R is a mature scripting language for statistical computations and data processing. An important advantage of R is that it allows writing **repeatable** statistical analyses by programming all steps of data processing in scripts, which allows re-executing the whole process after any change in data or processing steps.

There are several useful packages for R to obtain repeatability of statistical computations, such as `knitr` and `rmarkdown`. These tools allow writing R scripts that generate reports combining text with tables and figures generated from data.

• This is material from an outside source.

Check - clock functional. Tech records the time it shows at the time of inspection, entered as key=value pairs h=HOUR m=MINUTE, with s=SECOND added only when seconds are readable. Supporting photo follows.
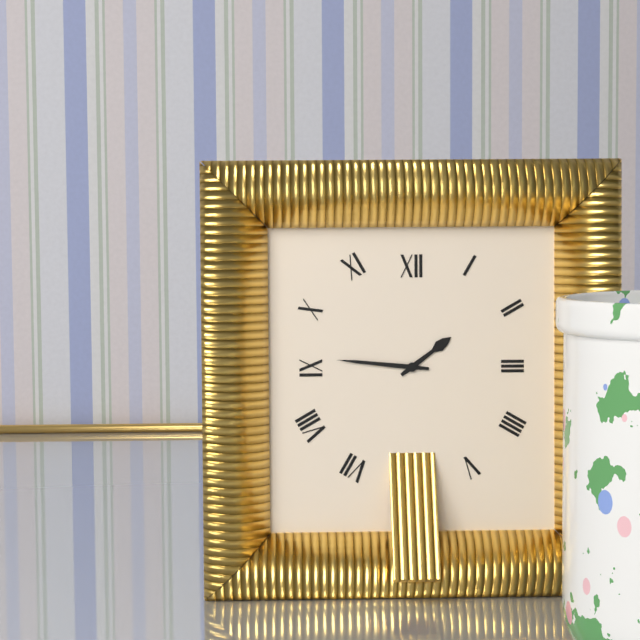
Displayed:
h=1 m=46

However, if analyses grow in complexity, manual re-execution of the whole process may become tedious, prone to errors, and very demanding computationally. Complex analyses typically involve:

- Many pre-processing steps on large datasets
- Repetitive execution of commands differing only in parameters
- Production of multiple output files in various formats

It is inefficient to re-run all pre-processing steps repeatedly to refresh the final report after any change. A caching mechanism provided by `knitr` is helpful but limited to a single report. Splitting complex analyses into several parts and saving intermediate results into files is rational, but brings another challenge: **management of dependencies** between inputs, outputs, and underlying scripts.

This is where **Make** comes in. Make is a tool that controls the generation of files from source data and script files by reading dependencies from a `Makefile` and comparing timestamps to determine which files need to be refreshed.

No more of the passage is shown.